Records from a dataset
- - - -
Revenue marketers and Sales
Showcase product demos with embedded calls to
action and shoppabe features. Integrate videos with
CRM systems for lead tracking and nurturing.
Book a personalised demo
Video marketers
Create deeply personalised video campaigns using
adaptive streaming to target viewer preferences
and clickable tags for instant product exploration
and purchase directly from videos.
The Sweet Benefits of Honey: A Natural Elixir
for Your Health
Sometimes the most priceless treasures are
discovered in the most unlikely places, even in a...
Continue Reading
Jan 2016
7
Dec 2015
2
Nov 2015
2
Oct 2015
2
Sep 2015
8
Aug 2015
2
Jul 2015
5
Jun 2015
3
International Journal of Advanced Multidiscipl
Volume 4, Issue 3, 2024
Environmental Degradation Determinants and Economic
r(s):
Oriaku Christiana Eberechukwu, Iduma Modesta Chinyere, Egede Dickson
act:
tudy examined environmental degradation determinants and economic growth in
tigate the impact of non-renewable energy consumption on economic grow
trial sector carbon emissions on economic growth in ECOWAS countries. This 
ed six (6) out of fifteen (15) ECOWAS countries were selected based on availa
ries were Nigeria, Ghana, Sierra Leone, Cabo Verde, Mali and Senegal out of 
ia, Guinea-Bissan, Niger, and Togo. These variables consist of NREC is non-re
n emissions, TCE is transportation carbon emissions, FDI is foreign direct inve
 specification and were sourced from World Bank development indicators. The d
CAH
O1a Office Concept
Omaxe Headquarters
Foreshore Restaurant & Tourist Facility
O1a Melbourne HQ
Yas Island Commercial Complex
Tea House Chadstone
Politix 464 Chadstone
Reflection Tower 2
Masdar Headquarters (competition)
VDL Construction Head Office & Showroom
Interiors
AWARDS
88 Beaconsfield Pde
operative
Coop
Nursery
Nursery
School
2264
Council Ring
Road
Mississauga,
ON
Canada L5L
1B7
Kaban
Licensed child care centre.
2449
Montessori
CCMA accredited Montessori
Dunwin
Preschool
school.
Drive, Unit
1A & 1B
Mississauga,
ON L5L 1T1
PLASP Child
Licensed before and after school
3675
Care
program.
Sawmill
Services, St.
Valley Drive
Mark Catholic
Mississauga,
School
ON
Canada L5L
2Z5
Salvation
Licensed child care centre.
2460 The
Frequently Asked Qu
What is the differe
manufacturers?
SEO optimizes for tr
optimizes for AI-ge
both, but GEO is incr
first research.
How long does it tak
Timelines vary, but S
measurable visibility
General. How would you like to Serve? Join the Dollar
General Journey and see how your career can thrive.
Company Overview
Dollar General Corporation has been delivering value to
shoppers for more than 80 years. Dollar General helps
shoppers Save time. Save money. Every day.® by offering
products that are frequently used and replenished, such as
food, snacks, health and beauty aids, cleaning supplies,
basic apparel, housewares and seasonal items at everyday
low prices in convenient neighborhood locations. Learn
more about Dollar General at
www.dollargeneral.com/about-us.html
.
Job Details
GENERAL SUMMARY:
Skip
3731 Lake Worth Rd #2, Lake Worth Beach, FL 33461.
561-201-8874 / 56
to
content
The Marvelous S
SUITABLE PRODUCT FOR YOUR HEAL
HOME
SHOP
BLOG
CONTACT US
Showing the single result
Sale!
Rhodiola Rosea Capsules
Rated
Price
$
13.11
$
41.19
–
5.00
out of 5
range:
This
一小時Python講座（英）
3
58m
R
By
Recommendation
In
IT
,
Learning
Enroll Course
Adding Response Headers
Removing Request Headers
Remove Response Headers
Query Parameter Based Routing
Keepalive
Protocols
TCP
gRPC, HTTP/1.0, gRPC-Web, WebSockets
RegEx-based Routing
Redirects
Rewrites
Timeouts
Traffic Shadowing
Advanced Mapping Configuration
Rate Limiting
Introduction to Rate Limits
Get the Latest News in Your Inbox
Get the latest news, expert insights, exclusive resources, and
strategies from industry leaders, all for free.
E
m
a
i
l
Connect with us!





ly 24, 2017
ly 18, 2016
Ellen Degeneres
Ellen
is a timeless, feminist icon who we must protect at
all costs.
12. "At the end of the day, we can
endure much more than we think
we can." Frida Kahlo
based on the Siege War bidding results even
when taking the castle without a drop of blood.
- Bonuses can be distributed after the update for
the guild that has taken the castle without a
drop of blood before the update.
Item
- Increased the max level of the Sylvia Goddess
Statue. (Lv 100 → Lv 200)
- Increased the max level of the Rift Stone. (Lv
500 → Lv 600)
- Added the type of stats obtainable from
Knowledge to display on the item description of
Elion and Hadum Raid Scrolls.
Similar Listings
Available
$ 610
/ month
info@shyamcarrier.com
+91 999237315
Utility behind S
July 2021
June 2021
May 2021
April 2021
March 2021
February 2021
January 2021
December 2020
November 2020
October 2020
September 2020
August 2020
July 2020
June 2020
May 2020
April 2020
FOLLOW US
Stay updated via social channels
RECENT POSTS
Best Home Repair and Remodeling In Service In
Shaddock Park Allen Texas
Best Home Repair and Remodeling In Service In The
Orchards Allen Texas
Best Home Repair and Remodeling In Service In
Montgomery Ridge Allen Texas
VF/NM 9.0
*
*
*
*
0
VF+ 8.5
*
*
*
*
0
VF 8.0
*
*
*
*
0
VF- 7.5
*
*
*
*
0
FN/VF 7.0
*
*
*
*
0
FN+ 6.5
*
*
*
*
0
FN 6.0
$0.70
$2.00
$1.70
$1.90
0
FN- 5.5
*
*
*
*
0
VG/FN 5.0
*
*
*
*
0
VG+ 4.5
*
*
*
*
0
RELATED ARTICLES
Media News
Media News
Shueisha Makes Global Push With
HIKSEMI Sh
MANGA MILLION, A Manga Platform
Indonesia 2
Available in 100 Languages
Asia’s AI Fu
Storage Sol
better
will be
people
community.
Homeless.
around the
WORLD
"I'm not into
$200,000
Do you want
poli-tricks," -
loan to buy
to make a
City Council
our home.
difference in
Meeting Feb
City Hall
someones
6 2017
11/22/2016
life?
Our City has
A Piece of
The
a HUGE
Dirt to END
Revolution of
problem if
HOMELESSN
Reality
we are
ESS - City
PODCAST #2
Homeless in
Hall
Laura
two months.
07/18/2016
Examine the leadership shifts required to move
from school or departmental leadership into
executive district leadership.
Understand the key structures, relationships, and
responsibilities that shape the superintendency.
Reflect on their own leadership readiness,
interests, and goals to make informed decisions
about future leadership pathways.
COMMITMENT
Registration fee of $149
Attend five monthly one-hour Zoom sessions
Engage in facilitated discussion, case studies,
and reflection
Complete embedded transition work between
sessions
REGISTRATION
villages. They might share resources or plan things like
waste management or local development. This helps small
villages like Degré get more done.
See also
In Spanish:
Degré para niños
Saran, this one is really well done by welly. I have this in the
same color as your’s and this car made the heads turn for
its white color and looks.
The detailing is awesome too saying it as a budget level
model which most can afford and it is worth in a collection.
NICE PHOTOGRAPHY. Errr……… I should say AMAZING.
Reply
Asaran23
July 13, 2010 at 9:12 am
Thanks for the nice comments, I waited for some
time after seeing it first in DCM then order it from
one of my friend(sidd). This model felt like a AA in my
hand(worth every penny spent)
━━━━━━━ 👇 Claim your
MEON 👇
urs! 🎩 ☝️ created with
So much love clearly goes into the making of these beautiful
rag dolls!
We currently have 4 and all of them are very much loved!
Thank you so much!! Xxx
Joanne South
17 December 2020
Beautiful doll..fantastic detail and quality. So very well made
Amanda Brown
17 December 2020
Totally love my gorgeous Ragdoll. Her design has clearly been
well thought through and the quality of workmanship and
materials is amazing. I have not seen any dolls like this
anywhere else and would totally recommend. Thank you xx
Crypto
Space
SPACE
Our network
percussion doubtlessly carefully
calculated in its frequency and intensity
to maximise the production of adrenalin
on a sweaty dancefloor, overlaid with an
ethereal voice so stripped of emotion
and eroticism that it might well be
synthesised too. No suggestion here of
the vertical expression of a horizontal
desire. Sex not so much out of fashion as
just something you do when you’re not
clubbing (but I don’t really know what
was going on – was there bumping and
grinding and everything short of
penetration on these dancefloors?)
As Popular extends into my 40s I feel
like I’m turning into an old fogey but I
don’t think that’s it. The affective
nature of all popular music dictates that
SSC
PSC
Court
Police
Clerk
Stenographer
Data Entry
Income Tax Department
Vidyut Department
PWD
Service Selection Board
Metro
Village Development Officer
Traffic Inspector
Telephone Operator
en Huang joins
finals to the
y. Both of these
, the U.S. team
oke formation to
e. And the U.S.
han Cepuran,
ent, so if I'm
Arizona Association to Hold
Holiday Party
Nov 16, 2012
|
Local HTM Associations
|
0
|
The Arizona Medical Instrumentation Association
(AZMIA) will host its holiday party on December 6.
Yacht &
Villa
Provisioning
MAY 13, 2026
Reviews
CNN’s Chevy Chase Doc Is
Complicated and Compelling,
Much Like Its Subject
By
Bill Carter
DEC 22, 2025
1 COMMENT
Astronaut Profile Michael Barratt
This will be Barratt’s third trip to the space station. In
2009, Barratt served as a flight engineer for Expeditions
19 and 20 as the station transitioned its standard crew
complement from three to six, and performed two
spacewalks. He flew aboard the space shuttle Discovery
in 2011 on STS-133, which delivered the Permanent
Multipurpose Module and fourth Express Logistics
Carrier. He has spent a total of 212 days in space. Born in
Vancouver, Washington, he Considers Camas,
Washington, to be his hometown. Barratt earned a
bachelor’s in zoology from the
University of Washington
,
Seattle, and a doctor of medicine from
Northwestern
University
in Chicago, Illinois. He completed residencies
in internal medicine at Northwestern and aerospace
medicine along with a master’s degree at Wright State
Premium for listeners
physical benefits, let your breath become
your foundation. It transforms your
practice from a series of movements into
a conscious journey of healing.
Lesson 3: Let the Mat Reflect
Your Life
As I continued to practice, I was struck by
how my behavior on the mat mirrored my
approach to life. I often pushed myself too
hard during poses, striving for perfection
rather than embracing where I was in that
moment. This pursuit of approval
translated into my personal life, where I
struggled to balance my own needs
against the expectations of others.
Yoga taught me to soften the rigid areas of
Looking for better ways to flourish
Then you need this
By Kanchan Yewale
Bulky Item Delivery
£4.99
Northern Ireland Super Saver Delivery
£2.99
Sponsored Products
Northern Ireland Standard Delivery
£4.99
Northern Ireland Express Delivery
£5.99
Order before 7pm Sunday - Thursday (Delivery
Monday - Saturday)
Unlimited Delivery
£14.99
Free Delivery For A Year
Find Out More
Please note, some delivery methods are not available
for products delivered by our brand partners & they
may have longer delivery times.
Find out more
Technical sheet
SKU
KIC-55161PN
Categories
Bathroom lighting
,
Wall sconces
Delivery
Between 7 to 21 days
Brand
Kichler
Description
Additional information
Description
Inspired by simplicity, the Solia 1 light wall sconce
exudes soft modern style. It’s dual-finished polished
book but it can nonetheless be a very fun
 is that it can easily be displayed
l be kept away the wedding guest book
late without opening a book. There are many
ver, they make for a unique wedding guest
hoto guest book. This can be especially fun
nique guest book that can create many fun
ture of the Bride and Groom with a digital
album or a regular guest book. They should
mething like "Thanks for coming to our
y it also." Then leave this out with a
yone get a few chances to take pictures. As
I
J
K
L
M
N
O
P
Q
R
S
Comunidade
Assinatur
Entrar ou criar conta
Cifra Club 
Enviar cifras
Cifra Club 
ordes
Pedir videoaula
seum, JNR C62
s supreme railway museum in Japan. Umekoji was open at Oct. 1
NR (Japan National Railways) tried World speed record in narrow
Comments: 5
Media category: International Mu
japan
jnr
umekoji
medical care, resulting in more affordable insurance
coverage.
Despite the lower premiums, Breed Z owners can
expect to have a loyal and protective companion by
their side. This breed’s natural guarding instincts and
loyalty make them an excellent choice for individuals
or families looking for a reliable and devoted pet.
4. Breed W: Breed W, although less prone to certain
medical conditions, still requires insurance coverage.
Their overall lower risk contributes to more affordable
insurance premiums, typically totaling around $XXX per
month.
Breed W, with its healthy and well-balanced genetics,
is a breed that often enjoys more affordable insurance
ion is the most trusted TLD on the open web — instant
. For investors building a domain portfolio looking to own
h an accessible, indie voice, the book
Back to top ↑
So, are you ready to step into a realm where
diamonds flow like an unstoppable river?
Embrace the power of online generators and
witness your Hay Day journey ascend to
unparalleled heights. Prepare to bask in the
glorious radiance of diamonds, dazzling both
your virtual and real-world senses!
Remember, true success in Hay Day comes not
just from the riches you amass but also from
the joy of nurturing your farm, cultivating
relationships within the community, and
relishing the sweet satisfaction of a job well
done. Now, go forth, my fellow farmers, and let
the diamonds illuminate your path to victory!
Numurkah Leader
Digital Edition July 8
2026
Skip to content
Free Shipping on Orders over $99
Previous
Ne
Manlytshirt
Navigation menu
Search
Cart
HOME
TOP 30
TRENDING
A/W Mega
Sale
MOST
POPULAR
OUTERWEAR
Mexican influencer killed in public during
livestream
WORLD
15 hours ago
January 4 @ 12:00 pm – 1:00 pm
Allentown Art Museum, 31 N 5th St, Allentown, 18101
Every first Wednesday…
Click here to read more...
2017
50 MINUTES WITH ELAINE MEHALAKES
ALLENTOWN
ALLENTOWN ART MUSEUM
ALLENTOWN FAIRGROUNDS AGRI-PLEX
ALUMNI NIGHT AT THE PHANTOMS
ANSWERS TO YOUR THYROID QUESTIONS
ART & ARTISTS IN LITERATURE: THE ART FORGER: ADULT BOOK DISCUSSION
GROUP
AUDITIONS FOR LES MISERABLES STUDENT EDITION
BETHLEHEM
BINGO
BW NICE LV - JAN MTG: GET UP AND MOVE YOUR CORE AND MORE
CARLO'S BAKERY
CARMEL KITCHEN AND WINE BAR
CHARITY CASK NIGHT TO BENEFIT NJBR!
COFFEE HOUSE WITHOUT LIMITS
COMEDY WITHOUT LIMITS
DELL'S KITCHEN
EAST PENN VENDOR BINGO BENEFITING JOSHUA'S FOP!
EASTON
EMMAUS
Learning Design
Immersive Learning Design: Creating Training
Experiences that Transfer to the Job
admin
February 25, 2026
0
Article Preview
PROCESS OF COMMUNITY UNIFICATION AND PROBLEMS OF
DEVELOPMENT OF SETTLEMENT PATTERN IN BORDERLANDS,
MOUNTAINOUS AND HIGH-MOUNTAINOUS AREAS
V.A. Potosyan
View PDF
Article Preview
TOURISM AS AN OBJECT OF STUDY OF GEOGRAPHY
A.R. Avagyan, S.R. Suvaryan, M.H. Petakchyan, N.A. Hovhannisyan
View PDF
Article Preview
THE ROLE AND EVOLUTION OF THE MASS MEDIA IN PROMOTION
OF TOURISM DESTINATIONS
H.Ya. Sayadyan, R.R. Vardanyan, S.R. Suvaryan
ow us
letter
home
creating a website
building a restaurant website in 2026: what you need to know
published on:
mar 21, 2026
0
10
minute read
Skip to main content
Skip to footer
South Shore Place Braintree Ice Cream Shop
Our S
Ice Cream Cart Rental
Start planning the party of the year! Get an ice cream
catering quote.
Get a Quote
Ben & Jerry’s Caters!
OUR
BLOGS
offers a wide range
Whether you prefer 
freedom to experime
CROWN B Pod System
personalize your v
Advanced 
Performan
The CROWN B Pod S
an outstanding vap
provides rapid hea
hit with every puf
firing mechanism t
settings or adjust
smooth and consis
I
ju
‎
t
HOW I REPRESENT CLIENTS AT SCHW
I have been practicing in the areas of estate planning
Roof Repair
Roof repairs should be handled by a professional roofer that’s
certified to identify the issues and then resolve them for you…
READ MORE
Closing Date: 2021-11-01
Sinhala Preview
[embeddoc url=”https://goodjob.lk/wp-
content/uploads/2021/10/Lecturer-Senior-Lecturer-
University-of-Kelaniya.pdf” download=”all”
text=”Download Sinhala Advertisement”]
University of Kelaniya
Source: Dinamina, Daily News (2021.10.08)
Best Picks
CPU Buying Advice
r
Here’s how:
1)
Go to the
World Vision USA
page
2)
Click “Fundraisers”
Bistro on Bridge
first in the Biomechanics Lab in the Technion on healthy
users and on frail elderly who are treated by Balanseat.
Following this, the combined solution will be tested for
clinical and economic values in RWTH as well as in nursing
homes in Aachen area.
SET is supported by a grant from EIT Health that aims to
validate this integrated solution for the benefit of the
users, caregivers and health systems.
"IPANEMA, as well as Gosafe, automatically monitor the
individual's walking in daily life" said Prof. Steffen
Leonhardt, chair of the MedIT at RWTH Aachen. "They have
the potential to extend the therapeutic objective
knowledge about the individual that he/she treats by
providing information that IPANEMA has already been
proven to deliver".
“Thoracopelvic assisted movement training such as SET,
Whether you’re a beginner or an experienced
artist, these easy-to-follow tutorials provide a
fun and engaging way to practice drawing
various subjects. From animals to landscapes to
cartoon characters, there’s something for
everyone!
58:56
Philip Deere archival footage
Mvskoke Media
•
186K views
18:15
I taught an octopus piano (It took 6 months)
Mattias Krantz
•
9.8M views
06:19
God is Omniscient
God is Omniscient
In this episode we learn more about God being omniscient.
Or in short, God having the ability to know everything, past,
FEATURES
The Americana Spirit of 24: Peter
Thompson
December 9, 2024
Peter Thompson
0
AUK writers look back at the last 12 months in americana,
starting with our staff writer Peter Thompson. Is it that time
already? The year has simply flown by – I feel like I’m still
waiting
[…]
- - - -
**WHAT THE TASK REQUIRES**
Copy out, unchanged, every line from the start of the data through the line containing "International Journal of", including that line.

**ANSWER BELOW**
Revenue marketers and Sales
Showcase product demos with embedded calls to
action and shoppabe features. Integrate videos with
CRM systems for lead tracking and nurturing.
Book a personalised demo
Video marketers
Create deeply personalised video campaigns using
adaptive streaming to target viewer preferences
and clickable tags for instant product exploration
and purchase directly from videos.
The Sweet Benefits of Honey: A Natural Elixir
for Your Health
Sometimes the most priceless treasures are
discovered in the most unlikely places, even in a...
Continue Reading
Jan 2016
7
Dec 2015
2
Nov 2015
2
Oct 2015
2
Sep 2015
8
Aug 2015
2
Jul 2015
5
Jun 2015
3
International Journal of Advanced Multidiscipl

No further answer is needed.